“Change is the law of life. And those who look only to the past or present are certain to miss the future.”
- John Fitzgerald Kennedy
My journey began as a self-taught accordion player from a lower middle class neighborhood near Davison Ave. and Woodrow Wilson Ave. in Detroit. I was introduced to music through the Archdiocesan Opportunity Program (AOP); federally funded/Archdiocesan supported arts program for underprivileged inner-city youth. I remember catching the bus to Canfield Ave. at St. Aubin, where I was given a perfunctory introduction to the accordion before the start of the 1967 Detroit riots, which cut short the possibility of any additional lessons. But I persevered, and continue to go to the east side of Detroit to be part of a Jazz/R&B teen band, led by Horace Sneed.
From accordion to organ, I took lessons with John F. Callaghan at Marygrove College while pursuing an undergraduate degree in English Literature at the University of Detroit. I came to WSU as a post bachelor student, where I studied general music courses, and organ with Ray Ferguson, while working as director of music for the Archdiocese of Detroit and Blessed Sacrament Cathedral. After earning my graduate degree here, I became music director/instructor of music for the Theologate at Sacred Heart Major Seminary in addition to my responsibilities with the Archdiocese and the Cathedral. Three years after earning a doctorate from the University of Michigan, I became a lecturer in music at WSU, and rose through the ranks to assistant professor, associate professor, interim associate chair, associate chair, interim chair, and now chair.
For some, it would seem that I took a very circuitous route to get here. For others, it is the path to opportunity for which this great institution has been known. Without Wayne, there would be no “Norah Duncan IV – Professor and Chair.” It could only happen here, where potential is keenly recognized and fostered. And this is why I am proud to be here.
Since being appointed interim chair and through the interview process for chair, I have been asked a few recurring, and poignant questions:
1) Why do you want to be chair?
2) What makes Wayne State’s Department of Music different from the other schools in Michigan?
3) What is your vision for the next five years?
I have been told that the department chair has the hardest job on campus. The job comes with many responsibilities, including coordinating the teaching loads of faculty and planning the schedule of classes each semester; supervising the promotion and tenure process for faculty members; with a faculty committee, evaluating faculty every year; overseeing all departmental activities on and off campus; organizing and chairing faculty meetings; being a spokesperson for the department at college, university, and community events; and “realizing” the mission of the department.
My work over the last 20 years prepared me for this new role.
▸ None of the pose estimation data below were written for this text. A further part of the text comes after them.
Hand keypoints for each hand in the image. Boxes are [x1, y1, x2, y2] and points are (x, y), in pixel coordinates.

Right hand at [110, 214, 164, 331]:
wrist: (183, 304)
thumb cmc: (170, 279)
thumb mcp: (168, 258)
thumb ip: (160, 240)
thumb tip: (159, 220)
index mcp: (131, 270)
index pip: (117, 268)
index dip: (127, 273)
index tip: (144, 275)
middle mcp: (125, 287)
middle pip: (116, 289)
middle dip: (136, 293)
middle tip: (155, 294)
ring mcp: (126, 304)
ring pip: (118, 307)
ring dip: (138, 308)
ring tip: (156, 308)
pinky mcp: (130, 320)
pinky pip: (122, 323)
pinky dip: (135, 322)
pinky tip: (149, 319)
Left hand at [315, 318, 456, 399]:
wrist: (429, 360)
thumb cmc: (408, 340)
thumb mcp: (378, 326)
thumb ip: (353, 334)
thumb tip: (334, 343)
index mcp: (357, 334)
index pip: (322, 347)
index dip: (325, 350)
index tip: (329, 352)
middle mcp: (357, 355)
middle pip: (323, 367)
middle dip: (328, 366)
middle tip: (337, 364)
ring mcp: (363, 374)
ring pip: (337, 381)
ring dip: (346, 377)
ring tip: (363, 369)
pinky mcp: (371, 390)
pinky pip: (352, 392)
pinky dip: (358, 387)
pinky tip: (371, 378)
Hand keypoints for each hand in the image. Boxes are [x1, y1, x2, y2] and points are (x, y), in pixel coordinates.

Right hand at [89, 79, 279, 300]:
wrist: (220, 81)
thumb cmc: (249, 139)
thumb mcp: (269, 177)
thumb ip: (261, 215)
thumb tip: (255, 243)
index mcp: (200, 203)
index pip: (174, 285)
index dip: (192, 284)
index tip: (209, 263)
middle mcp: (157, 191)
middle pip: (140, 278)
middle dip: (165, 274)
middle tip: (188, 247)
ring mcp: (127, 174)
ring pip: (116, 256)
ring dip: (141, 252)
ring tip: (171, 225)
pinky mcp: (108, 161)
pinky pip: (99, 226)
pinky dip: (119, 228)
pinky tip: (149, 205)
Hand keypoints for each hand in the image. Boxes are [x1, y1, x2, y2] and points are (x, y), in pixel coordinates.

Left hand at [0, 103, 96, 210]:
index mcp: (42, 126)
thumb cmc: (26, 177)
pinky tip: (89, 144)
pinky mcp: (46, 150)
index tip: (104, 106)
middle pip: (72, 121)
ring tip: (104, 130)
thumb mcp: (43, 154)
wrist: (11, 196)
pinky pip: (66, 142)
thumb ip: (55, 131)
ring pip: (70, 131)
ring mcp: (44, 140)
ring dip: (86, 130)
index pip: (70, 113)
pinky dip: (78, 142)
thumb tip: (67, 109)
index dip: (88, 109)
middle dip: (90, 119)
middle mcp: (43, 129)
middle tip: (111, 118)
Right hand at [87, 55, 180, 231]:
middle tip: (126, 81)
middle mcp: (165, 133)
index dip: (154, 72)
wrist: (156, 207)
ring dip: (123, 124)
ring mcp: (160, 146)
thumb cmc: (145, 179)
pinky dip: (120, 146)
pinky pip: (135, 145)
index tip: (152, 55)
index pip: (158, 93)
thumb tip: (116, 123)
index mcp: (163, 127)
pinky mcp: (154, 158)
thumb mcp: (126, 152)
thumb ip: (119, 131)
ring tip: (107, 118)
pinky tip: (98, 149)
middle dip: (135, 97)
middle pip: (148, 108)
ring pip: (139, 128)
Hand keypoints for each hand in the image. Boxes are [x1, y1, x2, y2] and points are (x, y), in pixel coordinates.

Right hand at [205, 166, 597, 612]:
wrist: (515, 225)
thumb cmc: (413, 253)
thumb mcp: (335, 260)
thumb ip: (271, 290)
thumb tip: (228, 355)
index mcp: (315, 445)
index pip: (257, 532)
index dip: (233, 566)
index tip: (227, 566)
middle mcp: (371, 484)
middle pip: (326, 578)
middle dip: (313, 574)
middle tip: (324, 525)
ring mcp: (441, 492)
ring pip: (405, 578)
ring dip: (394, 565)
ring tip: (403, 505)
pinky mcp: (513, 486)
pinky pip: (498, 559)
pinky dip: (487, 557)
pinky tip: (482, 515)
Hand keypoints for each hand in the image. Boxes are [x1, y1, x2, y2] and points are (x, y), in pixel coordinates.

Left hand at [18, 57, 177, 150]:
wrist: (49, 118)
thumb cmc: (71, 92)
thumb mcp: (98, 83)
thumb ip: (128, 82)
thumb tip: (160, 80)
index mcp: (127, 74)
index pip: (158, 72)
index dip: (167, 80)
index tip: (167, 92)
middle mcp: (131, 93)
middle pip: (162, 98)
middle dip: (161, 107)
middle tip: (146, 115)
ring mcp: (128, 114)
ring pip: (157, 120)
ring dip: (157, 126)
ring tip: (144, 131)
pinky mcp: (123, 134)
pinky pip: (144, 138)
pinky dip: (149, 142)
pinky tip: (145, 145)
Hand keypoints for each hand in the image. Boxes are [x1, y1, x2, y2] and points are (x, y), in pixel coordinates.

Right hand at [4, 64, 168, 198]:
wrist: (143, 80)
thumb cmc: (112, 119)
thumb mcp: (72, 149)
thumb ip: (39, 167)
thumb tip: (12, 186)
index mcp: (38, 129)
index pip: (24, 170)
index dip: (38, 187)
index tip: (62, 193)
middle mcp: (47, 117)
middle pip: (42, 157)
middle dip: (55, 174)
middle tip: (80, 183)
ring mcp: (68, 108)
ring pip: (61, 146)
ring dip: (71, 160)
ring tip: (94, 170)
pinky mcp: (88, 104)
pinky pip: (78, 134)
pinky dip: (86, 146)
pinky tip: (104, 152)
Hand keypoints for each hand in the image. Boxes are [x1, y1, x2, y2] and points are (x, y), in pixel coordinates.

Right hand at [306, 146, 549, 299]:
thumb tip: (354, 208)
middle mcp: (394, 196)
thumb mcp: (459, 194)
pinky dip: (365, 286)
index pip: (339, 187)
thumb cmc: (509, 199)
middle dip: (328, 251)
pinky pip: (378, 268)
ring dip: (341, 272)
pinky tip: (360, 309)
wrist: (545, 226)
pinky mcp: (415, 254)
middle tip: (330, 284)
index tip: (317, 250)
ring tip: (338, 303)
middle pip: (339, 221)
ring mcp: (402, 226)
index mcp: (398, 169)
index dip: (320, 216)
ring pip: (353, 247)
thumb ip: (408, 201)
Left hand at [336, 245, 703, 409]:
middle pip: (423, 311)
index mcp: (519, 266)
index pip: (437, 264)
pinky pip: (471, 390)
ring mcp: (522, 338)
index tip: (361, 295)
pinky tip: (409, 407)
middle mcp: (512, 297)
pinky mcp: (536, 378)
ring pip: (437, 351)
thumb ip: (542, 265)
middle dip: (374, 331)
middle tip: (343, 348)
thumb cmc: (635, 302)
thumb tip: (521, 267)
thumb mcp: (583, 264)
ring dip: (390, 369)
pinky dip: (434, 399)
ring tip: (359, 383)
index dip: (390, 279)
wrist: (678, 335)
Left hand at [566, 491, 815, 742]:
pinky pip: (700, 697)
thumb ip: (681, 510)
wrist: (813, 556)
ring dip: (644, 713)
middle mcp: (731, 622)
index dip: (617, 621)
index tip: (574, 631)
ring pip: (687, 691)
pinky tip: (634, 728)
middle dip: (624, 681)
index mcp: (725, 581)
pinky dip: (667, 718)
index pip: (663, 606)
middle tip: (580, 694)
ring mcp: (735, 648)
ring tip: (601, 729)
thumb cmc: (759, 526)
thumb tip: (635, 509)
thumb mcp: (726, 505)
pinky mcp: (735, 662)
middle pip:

I have been director of music ministries for the Archdiocese of Detroit, director of music for Blessed Sacrament Cathedral and for the Cathedral Cultural Series, associate chair under Dennis J. Tini and John Vander Weg, and Interim Chair since June 2013. I am a product of this institution; I am a teacher at this institution; and I am a parent who has successfully entrusted the care and education of my children to this institution. I have been mentored by the best chairs that a music department could ever have, maintaining the Department’s professional accreditation ranking with the National Association of Schools of Music. With the administrative experience, the professional mentoring and the trust of the faculty, I feel equipped to lead them through the next five years.
The second question, “What makes Wayne State’s Department of Music different from the other schools in Michigan?” was asked by Wayne Brown, CEO of the Michigan Opera Theater during the summer of 2013. To be honest, I really did not know how to respond to it. Now, after a couple of years, I have an answer: “Location! Location! Location!” Midtown offers so many opportunities for our students: the Labor Day Jazz Festival, the Michigan Opera Theatre programs, the Detroit Symphony Orchestra programs, the contemporary music collective, New Music Detroit, to name only a few. Our site is one of the more beautiful campuses in the state, with one of the lowest crime rates, and the student body is a microcosm of a rich cultural diversity, which reflects the world which they will enter. Our faculty members are active performers, researchers and entrepreneurs, and have a record of preparing our students to be successful in the careers they chooose.
The third question, “What is your vision for the next five years?” was asked by DSO Music Director Leonard Slatkin during lunch a few weeks ago. If leaders have visions; Chairs, as department leaders must have a vision. But vision is not enough; you must have action. I agree with author Joel A. Barker who wrote, “Vision without action is merely a dream. Action without vision just passes the time. Vision with action can change the world.”
My vision is that the Greater Detroit community sees the WSU Department of Music as a leading institution in the arts community, that is, one which prepares young musicians for successful careers in music, and as one which presents high quality musical programs for the region. Secondly, I want to create a community advisory group of representatives from the various Detroit musical organizations. Thirdly, it is my vision that the alumni become more involved in the department as concert attendees, career mentors, and as philanthropic supporters. In a few years, the Department of Music will reach its centennial milestone. It is a time not only to look to the past or present, but also to vision the future. It will be a time worth celebrating. Faculty and students change, but our commitment to artistic excellence remains constant. Reconnect to Wayne, “Re-member.”